ASSIGNMENT: Copies of all lines that contain "пресс" are needed; take them from the data below.

PROVIDED RECORDS START

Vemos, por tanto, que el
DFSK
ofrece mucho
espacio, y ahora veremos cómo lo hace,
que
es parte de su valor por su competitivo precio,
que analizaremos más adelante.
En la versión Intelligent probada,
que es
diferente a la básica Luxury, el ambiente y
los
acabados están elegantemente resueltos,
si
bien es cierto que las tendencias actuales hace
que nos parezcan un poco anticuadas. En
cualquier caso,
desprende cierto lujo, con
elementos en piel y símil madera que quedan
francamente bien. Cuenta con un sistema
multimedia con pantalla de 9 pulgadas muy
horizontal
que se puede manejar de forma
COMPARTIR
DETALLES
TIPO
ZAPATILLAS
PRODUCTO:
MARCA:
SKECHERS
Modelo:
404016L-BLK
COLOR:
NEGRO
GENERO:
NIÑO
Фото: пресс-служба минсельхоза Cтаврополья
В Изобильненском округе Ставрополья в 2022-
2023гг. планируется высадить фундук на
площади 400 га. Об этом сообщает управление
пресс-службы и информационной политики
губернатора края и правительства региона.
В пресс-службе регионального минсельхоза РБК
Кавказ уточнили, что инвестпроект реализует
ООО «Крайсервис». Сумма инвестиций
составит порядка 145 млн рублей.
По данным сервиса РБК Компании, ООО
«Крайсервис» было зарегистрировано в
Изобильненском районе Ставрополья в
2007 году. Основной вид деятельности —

PROVIDED RECORDS END

SOLUTION:
Фото: пресс-служба минсельхоза Cтаврополья
пресс-службы и информационной политики
В пресс-службе регионального минсельхоза РБК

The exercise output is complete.